The sun had gone down, and it was raining buckets, and so that’s all the picture you’re going to get. I was quite surprised to see the place so crowded. The drive-through was wrapped around the building, all the tables were taken, and there was a line back to the door. Even accepting there’s the novelty of the new place in town, I was really impressed by the crowd. I got a chocolate cherry shake for Marie and a cherry cheesecake for myself. The girlchild grumbled, when we returned home, that we did not bring her one.
You can see all the restaurants that we have visited for our blog on this map, with links back to the original blog posts. It’s a terrific resource for anybody planning a road trip through the southeast!

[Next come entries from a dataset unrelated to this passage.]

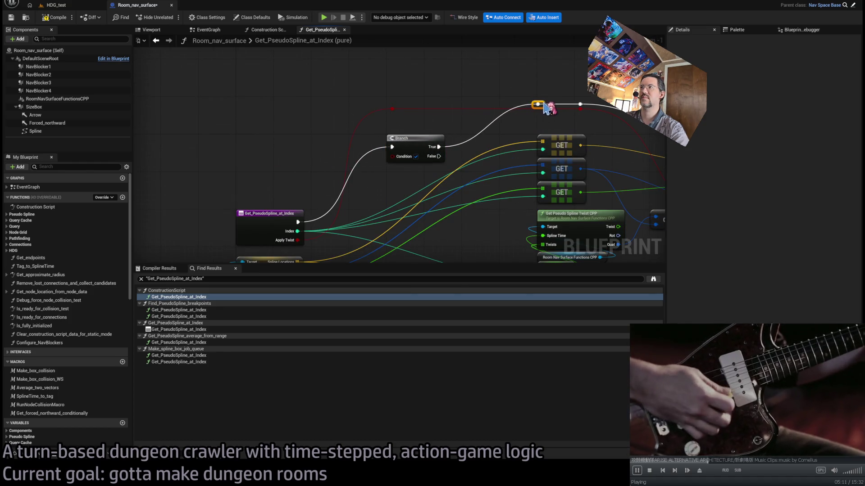
drag(283, 227, 279, 154)
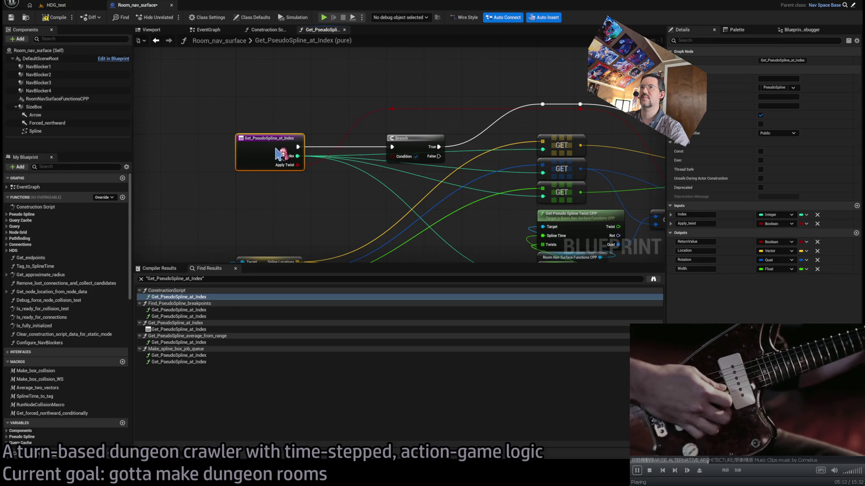
click(318, 203)
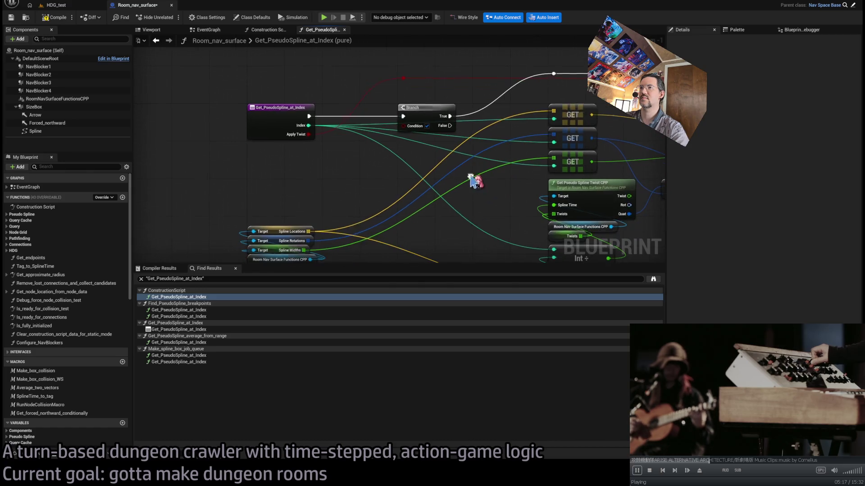
- Add an Is Valid Index node fed by the Spline Locations array
drag(308, 231, 394, 176)
mouse_move(309, 125)
mouse_down()
mouse_move(359, 174)
mouse_move(394, 189)
mouse_move(435, 146)
mouse_move(378, 139)
mouse_move(399, 158)
mouse_move(371, 159)
mouse_up()
scroll(405, 162, down, 2)
click(399, 158)
- Duplicate the Return Node and route the Branch's False output into the copy
key(ctrl+w)
drag(337, 64, 417, 228)
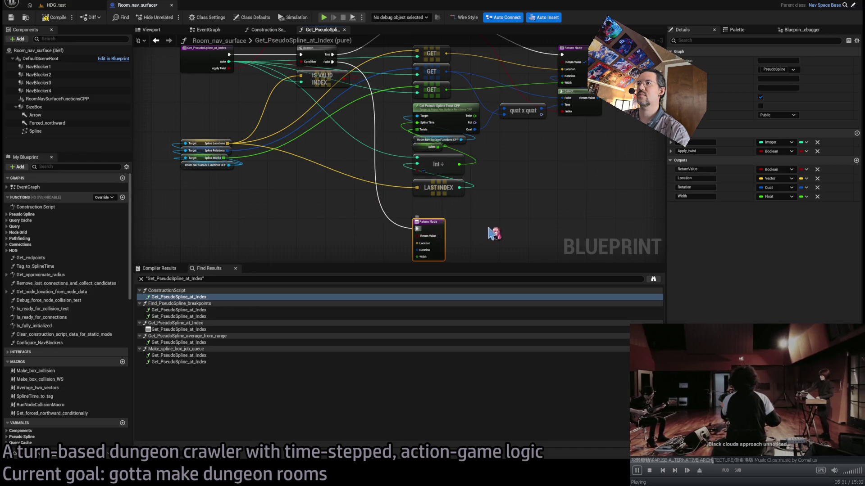
click(342, 246)
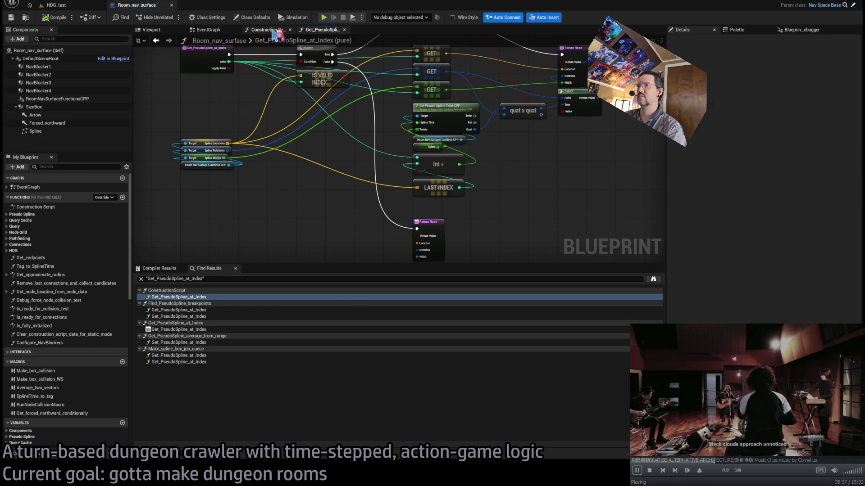
- Add copies of the three GET nodes, fed by Spline Locations and Widths, into its Location, Rotation and Width
mouse_move(315, 201)
mouse_down()
mouse_move(364, 206)
mouse_move(338, 187)
mouse_move(479, 112)
mouse_move(490, 48)
mouse_up()
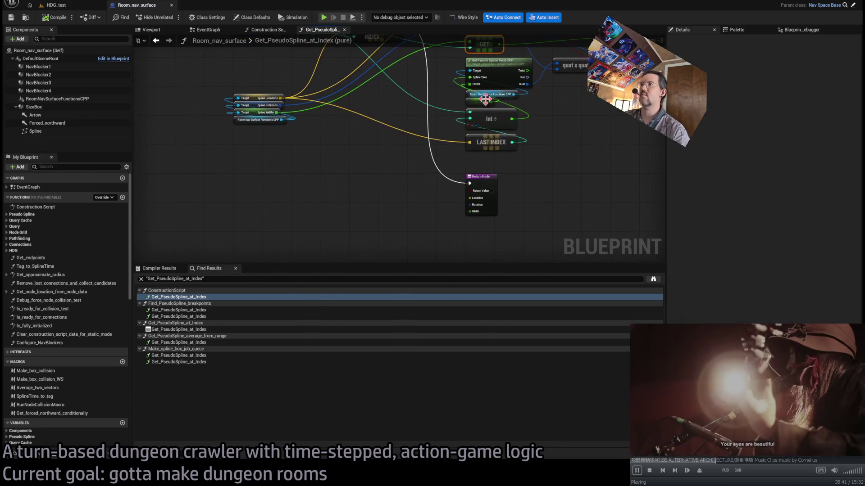
key(ctrl+v)
mouse_move(405, 183)
mouse_down()
mouse_move(408, 216)
mouse_move(397, 215)
mouse_up()
drag(277, 131, 378, 212)
drag(273, 146, 380, 251)
scroll(382, 244, up, 2)
drag(396, 167, 475, 192)
drag(396, 194, 482, 205)
drag(396, 221, 476, 211)
drag(359, 123, 359, 168)
scroll(360, 168, down, 1)
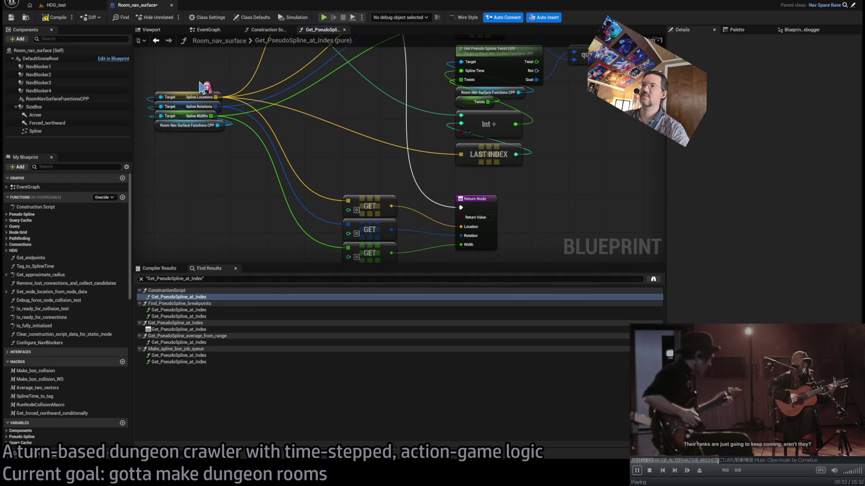
- Save the blueprint and close the Get_PseudoSpline_at_Index graph
key(ctrl+s)
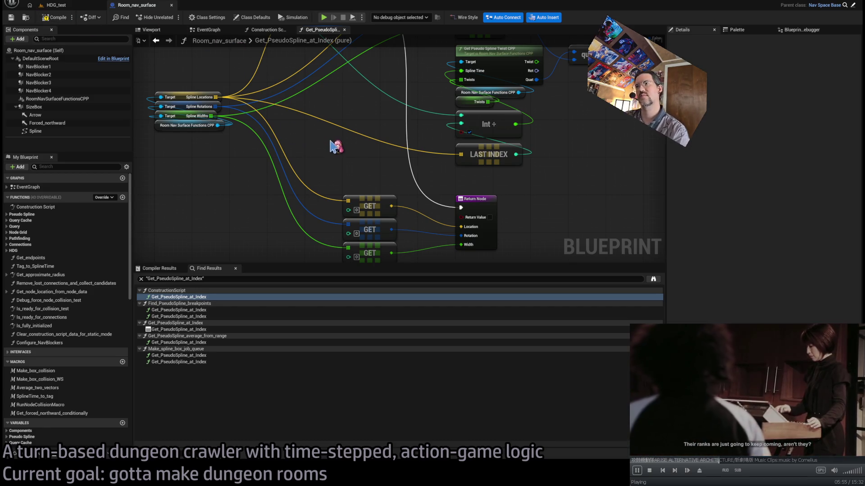
scroll(333, 147, down, 2)
middle_click(304, 31)
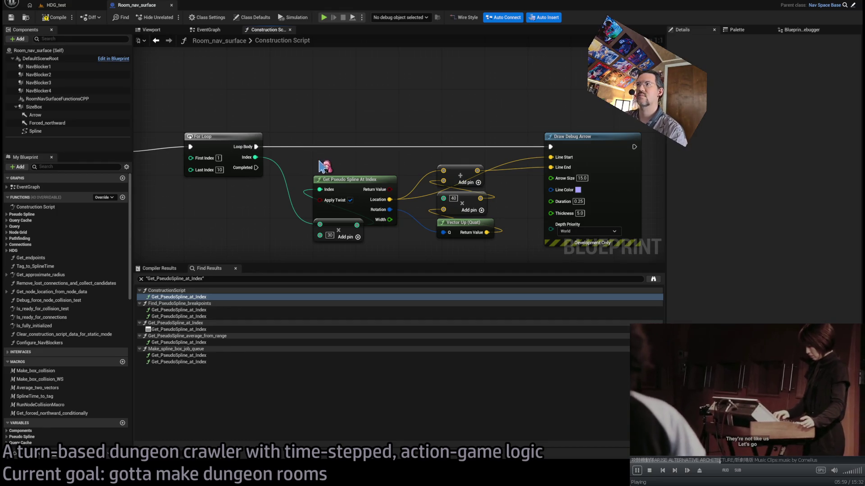
- Gate Draw Debug Arrow with a Branch on the function's Return Value, then switch to HDG_test
drag(339, 225, 338, 236)
mouse_move(390, 190)
mouse_down()
mouse_move(341, 144)
mouse_move(364, 162)
mouse_move(349, 156)
mouse_up()
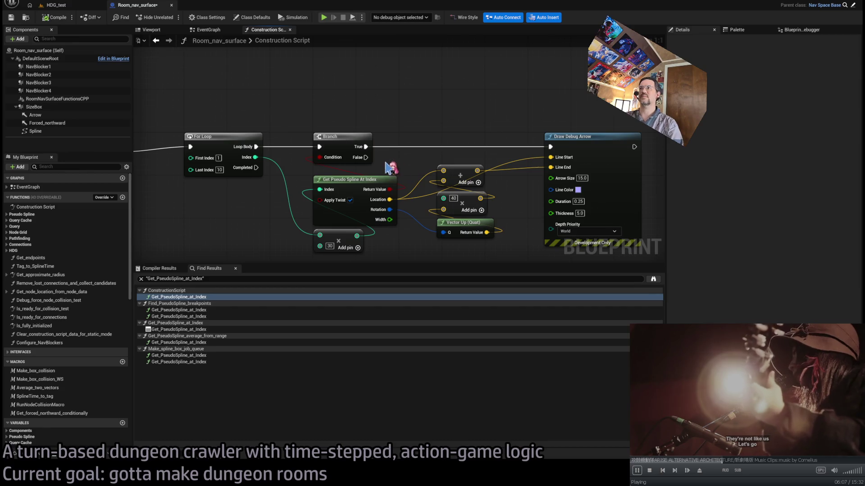
scroll(275, 102, down, 2)
click(68, 5)
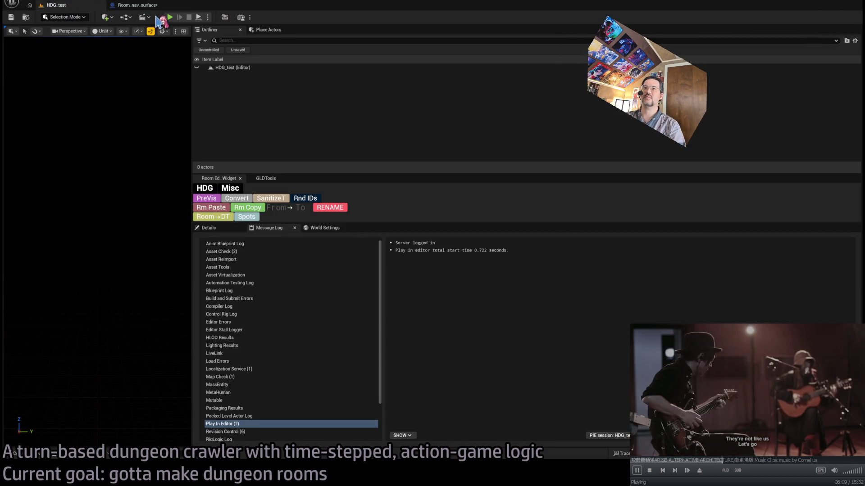
- Widen the viewport, play HDG_test, review the seed 8,073 Output Log, then start the dungeon run
mouse_move(195, 67)
mouse_down()
mouse_move(517, 135)
mouse_move(598, 189)
mouse_up()
key(ctrl+grave)
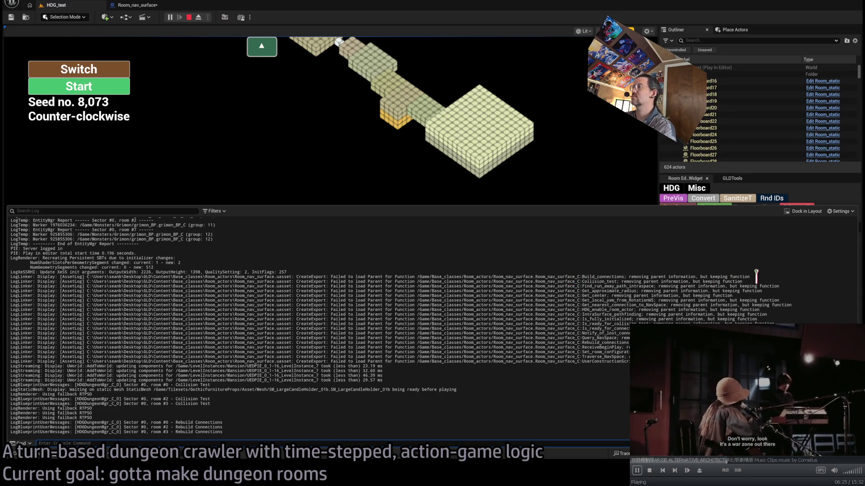
drag(788, 279, 788, 270)
click(788, 270)
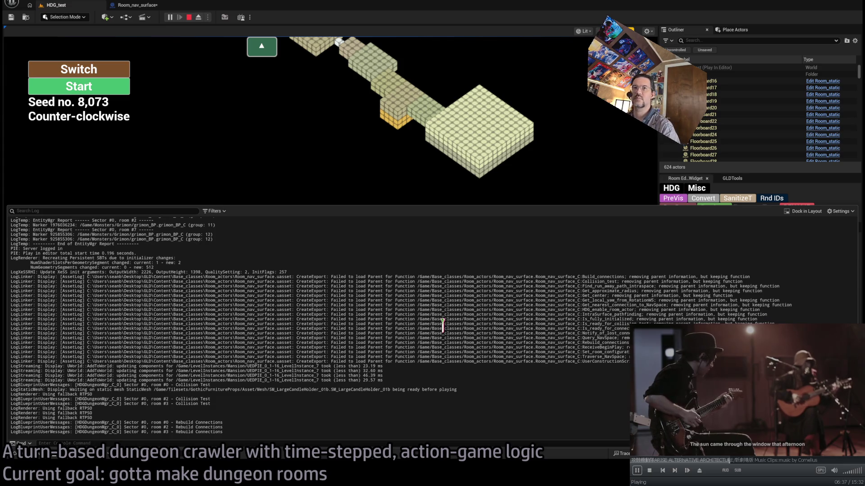
scroll(419, 336, up, 15)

i was sure to correct you when you said it’d been there a decade, and then i realized i’m really old
That was my thought, too! “Wait… ten years? Really?”
So, were you a Demosthenian or a Phi Kap?
Demosthenian. Not for long enough, sadly. Good times.
rome ga is getting a cookout .
There’s one coming to Atlanta soon, too. Interestingly, they’re going straight into the center of the city (well, technically EAV, near Delia’s Chicken Sausage Stand) while most out-of-state chains start up in the suburbs.
I had a friend who had been an ADA in the Bronx. We used to eat at Little Italy and he said it was the best NY style pizza he had found down south.
I always love getting a couple slices of pizza from Peppino’s or Little Italy on any return trips to Athens. Many great memories from both places.